- [Directions]:
Reproduce precisely the lines of the listing below, starting with the line that contains "TDCJ-CID | § | |" and stopping after the line that contains "Petitioner Terrance Eugene"; include nothing else.

##########

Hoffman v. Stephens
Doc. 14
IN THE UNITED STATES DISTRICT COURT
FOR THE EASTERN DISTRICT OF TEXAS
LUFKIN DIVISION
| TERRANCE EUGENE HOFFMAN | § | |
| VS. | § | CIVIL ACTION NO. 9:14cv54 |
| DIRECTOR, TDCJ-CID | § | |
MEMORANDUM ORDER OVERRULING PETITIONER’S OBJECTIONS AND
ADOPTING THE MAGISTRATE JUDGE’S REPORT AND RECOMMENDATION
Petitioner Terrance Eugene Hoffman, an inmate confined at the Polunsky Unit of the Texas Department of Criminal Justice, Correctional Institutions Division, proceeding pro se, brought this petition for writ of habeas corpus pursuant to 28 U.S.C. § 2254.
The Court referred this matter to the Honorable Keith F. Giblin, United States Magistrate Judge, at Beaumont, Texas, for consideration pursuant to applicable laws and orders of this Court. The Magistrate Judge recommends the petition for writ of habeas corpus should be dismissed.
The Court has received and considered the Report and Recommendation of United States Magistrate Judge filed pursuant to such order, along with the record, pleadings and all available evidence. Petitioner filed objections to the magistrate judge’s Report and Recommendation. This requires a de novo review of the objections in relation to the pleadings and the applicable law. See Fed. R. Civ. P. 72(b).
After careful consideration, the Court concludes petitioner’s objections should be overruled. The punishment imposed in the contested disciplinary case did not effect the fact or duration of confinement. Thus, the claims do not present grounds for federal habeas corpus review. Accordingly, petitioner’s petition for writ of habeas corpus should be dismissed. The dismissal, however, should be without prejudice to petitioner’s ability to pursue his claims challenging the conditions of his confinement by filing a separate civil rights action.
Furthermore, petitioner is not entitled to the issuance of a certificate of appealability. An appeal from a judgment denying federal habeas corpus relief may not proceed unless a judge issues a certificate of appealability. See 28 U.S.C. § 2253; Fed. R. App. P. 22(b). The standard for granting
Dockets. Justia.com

##########

- [Response box]:
| DIRECTOR, TDCJ-CID | § | |
MEMORANDUM ORDER OVERRULING PETITIONER’S OBJECTIONS AND
ADOPTING THE MAGISTRATE JUDGE’S REPORT AND RECOMMENDATION
Petitioner Terrance Eugene Hoffman, an inmate confined at the Polunsky Unit of the Texas Department of Criminal Justice, Correctional Institutions Division, proceeding pro se, brought this petition for writ of habeas corpus pursuant to 28 U.S.C. § 2254.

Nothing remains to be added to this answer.